(Dataset records)
- - -

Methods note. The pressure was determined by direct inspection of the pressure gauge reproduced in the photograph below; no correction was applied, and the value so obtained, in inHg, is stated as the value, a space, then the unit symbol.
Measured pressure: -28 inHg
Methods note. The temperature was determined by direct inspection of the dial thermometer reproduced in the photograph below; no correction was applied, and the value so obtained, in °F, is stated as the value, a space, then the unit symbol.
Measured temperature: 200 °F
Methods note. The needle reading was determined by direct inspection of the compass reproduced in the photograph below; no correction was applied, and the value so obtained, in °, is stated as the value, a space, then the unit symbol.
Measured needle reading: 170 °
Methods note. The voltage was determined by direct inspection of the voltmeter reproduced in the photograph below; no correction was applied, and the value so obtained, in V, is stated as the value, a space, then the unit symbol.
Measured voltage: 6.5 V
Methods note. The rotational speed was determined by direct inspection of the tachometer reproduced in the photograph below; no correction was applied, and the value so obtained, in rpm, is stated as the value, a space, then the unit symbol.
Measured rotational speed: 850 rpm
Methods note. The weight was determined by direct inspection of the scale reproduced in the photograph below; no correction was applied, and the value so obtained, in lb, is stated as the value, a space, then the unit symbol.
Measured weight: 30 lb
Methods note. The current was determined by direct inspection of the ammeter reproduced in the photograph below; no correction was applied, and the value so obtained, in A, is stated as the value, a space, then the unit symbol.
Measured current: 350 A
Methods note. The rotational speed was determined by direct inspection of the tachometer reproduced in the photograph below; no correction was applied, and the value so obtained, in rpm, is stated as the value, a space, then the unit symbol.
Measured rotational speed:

- - -

**INSTRUCTIONS FOR THE TASK**. Can you copy out every line of the records above word for word, changing nothing?

**TASK RESPONSE**.
Methods note. The pressure was determined by direct inspection of the pressure gauge reproduced in the photograph below; no correction was applied, and the value so obtained, in inHg, is stated as the value, a space, then the unit symbol.
Measured pressure: -28 inHg
Methods note. The temperature was determined by direct inspection of the dial thermometer reproduced in the photograph below; no correction was applied, and the value so obtained, in °F, is stated as the value, a space, then the unit symbol.
Measured temperature: 200 °F
Methods note. The needle reading was determined by direct inspection of the compass reproduced in the photograph below; no correction was applied, and the value so obtained, in °, is stated as the value, a space, then the unit symbol.
Measured needle reading: 170 °
Methods note. The voltage was determined by direct inspection of the voltmeter reproduced in the photograph below; no correction was applied, and the value so obtained, in V, is stated as the value, a space, then the unit symbol.
Measured voltage: 6.5 V
Methods note. The rotational speed was determined by direct inspection of the tachometer reproduced in the photograph below; no correction was applied, and the value so obtained, in rpm, is stated as the value, a space, then the unit symbol.
Measured rotational speed: 850 rpm
Methods note. The weight was determined by direct inspection of the scale reproduced in the photograph below; no correction was applied, and the value so obtained, in lb, is stated as the value, a space, then the unit symbol.
Measured weight: 30 lb
Methods note. The current was determined by direct inspection of the ammeter reproduced in the photograph below; no correction was applied, and the value so obtained, in A, is stated as the value, a space, then the unit symbol.
Measured current: 350 A
Methods note. The rotational speed was determined by direct inspection of the tachometer reproduced in the photograph below; no correction was applied, and the value so obtained, in rpm, is stated as the value, a space, then the unit symbol.
Measured rotational speed:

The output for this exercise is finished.